Ceux qui ont vu le premier film apprécieront l’évolution du personnage de Christian, rendant chaque rebondissement plus poignant. L’autisme de haut niveau reste traité de façon inégale – parfois trop caricatural –, mais Christian affirme ici encore davantage sa différence. Le film propose également une sous-intrigue pleine de tendresse et d’humour avec Justine (Alison Wright), l’amie autiste non verbale de Christian, et les élèves de la très sélective Harbor Neuroscience Academy – un croisement entre Batman et X-Men. Le héros s’efforce sincèrement d’améliorer ses rapports aux autres et s’expose à des situations qu’il aurait autrefois fui.
Des arcs absents, des mystères trop complexes
Malheureusement, Brax passe trop souvent au second plan : malgré tout le talent de Bernthal, son personnage manque parfois de profondeur. Cela tient aussi à un scénario qui, entre relations embrouillées, motivations obscures et circuits financiers complexes, se perd dans les méandres : les multiples ellipses temporelles et les retournements incessants alourdissent le milieu du film et compliquent la compréhension. Heureusement, la réalisation d’O’Connor reste rigoureuse, insufflant de l’humour jusque dans les scènes d’action, tandis que le montage, d’une précision quasi comptable, maintient le rythme. L’excès de violence pourra surprendre, mais les fans retrouveront l’énergie fraternelle qui faisait le sel du premier opus.

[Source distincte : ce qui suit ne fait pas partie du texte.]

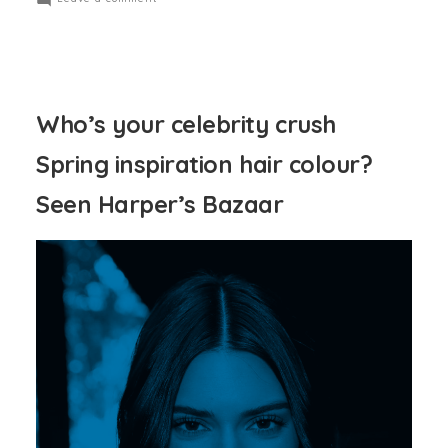
Who’s your celebrity crush
Spring inspiration hair colour?
Seen Harper’s Bazaar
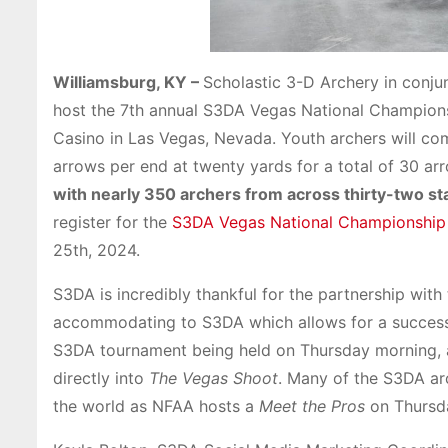
Williamsburg, KY –
Scholastic 3-D Archery in conjun
host the 7th annual S3DA Vegas National Champions
Casino in Las Vegas, Nevada. Youth archers will co
arrows per end at twenty yards for a total of 30 ar
with nearly 350 archers from across thirty-two sta
register for the
S3DA Vegas National Championship
25th, 2024.
S3DA is incredibly thankful for the partnership with
accommodating to S3DA which allows for a successf
S3DA tournament being held on Thursday morning, a
directly into
The Vegas Shoot
. Many of the S3DA ar
the world as NFAA hosts a
Meet the Pros
on Thursda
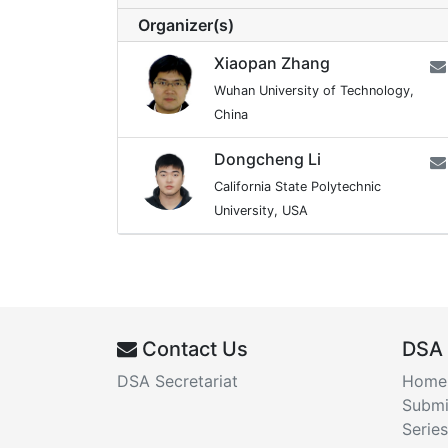
Organizer(s)
Xiaopan Zhang
Wuhan University of Technology,
China
Dongcheng Li
California State Polytechnic
University, USA
Contact Us
DSA
DSA Secretariat
Home
Submi
Series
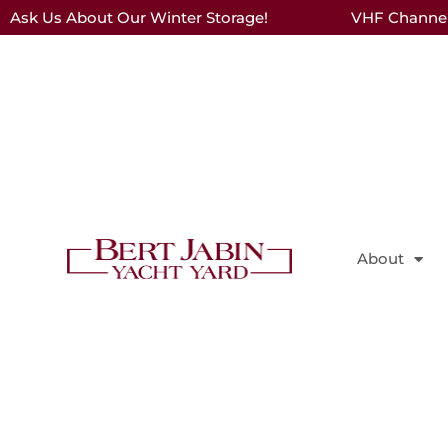
Ask Us About Our Winter Storage!
VHF Channel 
About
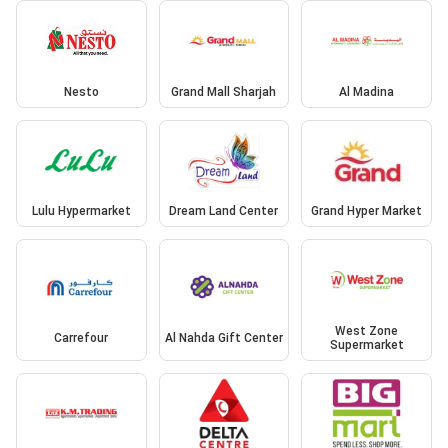
Nesto
Grand Mall Sharjah
Al Madina
Lulu Hypermarket
Dream Land Center
Grand Hyper Market
West Zone
Carrefour
Al Nahda Gift Center
Supermarket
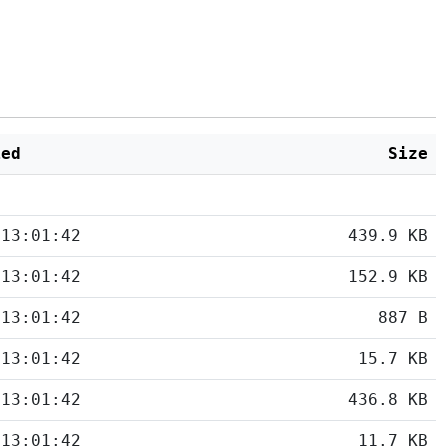
ied
Size
 13:01:42
439.9 KB
 13:01:42
152.9 KB
 13:01:42
887 B
 13:01:42
15.7 KB
 13:01:42
436.8 KB
 13:01:42
11.7 KB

– Gergely Herpai « BadSector » –
The Accountant 2
Direction - 6.4
Acteurs - 7.2
Histoire - 6.1
Visuels/Musique/Sons/Action - 7.4
Ambiance - 6.8
6.8
CORREKT
Le véritable atout de The Accountant 2 réside dans la synergie entre Affleck et Bernthal, qui permet d’oublier les complications du scénario. Le film est plus élégant que son prédécesseur, mais se perd parfois dans les détails, surtout en reléguant Brax au second plan. En somme, un retour divertissant, certes imparfait, dans l’univers de l’assassin autiste.